Required action ▸
Could you count the lines in the listing that include the word "шуму"? Give only the number.

Data shown ▸
--------------------------------
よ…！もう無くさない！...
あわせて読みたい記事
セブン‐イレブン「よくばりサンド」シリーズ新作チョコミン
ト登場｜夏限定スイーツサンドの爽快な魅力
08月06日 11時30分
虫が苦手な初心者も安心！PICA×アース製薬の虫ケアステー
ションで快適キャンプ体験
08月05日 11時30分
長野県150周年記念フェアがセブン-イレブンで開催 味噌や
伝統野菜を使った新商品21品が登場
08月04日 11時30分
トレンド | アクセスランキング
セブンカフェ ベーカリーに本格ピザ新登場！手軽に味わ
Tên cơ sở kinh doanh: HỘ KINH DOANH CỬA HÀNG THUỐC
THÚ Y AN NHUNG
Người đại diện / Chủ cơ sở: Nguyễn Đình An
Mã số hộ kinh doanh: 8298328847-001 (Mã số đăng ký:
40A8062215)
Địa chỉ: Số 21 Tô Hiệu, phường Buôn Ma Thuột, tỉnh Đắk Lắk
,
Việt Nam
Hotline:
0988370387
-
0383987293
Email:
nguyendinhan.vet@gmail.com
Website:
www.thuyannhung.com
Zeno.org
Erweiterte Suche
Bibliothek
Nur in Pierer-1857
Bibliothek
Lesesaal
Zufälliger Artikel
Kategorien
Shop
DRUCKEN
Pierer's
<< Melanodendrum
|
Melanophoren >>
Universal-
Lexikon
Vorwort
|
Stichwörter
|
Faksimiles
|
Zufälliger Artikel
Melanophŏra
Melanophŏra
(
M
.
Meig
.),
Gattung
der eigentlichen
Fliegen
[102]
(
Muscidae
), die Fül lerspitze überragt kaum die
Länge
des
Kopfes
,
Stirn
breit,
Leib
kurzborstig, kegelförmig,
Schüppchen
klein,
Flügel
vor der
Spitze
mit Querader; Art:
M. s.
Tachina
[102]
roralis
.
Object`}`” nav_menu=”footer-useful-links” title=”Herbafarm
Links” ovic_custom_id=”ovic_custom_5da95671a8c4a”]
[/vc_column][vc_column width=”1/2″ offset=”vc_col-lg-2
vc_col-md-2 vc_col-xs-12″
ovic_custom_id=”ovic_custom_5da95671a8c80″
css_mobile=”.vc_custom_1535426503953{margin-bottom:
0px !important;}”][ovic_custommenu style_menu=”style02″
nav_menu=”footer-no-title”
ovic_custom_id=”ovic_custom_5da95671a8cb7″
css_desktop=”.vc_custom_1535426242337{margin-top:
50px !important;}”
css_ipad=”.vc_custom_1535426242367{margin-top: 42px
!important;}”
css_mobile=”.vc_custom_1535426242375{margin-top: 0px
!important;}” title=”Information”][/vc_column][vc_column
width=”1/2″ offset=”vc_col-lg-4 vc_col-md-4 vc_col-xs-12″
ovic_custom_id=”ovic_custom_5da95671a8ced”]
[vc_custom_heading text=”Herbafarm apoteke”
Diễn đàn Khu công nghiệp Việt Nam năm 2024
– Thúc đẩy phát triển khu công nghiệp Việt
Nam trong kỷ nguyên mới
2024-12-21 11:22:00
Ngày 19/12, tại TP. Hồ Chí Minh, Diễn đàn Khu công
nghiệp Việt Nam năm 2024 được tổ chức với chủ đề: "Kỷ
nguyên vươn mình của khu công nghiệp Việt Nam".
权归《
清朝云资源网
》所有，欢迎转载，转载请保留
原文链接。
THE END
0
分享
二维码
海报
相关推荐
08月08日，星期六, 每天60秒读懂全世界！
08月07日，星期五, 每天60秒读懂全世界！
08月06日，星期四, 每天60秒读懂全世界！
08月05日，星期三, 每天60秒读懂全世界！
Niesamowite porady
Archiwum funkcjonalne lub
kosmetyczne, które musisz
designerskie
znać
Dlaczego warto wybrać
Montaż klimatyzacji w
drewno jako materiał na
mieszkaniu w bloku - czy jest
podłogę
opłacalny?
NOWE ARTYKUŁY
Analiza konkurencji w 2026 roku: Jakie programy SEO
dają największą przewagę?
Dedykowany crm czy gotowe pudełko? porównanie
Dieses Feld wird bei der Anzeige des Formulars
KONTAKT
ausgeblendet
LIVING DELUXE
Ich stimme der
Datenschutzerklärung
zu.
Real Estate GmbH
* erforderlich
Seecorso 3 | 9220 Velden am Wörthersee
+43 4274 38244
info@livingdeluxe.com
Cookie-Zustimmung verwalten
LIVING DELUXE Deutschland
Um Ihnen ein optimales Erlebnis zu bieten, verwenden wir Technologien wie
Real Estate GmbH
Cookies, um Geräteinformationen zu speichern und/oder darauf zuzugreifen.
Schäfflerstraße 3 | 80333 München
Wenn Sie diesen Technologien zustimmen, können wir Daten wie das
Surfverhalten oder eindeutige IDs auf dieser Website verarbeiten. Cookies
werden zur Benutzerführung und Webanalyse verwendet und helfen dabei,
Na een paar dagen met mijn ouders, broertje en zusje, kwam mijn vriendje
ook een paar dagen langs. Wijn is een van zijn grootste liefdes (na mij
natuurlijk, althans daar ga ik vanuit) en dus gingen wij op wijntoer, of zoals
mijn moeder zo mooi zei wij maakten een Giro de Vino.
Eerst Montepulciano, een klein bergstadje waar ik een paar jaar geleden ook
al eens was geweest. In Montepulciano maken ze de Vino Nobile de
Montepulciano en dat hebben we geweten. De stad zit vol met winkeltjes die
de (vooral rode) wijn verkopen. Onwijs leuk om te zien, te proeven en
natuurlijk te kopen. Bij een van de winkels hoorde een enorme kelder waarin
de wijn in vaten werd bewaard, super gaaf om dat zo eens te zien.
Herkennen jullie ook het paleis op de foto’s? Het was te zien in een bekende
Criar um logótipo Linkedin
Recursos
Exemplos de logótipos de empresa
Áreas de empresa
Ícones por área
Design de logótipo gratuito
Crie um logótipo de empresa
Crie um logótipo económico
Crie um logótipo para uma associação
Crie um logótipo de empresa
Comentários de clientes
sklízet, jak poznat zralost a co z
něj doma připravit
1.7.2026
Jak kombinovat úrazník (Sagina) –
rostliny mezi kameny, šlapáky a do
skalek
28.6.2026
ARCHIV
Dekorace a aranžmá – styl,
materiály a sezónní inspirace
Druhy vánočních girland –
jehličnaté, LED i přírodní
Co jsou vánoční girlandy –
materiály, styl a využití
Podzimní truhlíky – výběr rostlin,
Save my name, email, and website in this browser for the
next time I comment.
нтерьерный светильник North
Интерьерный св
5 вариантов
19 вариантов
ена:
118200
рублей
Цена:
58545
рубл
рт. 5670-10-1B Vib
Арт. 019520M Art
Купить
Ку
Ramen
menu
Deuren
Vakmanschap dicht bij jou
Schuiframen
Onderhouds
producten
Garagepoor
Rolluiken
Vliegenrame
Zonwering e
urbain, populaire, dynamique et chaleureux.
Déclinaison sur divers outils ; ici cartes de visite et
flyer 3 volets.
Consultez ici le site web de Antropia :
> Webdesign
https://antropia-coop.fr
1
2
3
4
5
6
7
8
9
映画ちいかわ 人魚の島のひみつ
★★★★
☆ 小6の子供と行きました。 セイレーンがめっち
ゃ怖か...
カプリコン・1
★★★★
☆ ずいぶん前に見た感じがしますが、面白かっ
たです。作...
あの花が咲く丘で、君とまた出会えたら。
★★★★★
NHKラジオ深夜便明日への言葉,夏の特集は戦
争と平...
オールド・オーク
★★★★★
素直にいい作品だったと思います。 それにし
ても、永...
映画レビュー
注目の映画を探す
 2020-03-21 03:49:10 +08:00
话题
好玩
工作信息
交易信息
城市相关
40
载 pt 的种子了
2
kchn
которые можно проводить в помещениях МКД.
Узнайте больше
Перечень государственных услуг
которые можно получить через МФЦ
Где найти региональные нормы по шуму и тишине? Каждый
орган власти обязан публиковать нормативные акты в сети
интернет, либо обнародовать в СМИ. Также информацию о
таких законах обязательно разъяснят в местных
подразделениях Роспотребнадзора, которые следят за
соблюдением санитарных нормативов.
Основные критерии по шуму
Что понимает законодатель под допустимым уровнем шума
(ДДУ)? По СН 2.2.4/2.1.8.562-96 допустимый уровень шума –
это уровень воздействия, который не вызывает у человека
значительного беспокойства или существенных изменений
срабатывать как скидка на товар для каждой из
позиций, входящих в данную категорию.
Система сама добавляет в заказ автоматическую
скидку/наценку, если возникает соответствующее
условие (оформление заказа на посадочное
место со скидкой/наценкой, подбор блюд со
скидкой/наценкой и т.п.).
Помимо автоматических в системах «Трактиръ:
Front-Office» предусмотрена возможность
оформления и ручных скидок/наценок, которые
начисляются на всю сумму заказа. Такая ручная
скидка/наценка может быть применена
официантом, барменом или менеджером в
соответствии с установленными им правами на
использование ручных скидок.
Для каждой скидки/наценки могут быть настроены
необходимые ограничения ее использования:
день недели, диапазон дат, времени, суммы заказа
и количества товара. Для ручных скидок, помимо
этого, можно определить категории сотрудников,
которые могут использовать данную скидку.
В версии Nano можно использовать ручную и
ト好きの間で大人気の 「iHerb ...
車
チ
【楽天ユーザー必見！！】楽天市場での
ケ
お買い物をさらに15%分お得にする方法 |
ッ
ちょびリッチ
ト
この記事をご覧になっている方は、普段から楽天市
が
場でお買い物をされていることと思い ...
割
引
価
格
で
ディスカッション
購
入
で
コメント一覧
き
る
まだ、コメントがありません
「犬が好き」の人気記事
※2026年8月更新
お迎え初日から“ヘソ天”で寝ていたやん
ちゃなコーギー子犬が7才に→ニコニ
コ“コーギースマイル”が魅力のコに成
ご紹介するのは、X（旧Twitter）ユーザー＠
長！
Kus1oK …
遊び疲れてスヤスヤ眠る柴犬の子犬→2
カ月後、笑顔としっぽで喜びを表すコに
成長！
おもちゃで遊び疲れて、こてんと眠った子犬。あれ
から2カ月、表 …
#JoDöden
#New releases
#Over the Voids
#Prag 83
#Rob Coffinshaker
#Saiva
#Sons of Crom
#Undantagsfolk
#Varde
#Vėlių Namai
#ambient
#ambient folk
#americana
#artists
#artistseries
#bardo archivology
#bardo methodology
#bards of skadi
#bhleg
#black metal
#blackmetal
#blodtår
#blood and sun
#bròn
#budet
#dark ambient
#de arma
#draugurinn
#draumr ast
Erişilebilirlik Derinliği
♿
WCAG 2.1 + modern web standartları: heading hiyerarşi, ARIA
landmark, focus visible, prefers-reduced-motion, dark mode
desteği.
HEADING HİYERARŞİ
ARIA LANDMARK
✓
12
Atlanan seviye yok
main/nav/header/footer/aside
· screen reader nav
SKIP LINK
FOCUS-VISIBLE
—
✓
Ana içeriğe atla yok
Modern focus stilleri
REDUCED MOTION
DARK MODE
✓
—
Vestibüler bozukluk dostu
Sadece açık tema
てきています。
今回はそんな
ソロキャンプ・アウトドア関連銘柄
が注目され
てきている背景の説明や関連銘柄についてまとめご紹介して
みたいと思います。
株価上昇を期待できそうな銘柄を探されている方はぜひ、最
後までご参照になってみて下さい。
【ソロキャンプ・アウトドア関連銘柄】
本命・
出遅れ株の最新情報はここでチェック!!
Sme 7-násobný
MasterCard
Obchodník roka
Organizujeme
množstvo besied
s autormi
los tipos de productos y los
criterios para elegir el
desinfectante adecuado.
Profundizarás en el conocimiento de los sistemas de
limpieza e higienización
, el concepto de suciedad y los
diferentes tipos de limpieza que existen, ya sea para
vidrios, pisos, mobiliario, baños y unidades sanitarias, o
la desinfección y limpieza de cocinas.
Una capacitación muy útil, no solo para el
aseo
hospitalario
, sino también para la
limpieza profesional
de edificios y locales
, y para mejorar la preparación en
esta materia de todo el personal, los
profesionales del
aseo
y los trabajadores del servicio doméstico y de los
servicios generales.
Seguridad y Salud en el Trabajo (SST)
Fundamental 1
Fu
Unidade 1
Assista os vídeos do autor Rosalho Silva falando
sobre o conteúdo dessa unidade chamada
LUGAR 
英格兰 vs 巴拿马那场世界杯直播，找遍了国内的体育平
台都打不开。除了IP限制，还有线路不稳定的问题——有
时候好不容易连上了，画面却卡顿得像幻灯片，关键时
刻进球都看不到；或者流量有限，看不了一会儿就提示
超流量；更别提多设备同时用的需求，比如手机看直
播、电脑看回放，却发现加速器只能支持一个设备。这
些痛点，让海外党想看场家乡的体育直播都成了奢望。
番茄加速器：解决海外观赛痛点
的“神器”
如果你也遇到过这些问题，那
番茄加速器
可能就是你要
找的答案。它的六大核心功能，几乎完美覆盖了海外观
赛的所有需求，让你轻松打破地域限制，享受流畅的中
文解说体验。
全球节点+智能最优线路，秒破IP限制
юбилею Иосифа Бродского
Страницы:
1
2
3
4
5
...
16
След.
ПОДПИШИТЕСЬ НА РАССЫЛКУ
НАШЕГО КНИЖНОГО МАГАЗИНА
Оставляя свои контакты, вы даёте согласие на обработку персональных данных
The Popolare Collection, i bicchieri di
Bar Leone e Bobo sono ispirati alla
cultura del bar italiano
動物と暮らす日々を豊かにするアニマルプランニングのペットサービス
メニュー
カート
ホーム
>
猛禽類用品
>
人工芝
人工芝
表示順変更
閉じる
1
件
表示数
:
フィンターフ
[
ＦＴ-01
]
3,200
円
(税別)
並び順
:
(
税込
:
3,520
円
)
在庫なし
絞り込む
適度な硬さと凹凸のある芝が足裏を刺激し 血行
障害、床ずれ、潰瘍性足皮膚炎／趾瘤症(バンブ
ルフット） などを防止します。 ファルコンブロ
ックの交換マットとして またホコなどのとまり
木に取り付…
--------------------------------
Answer to this task ▸
2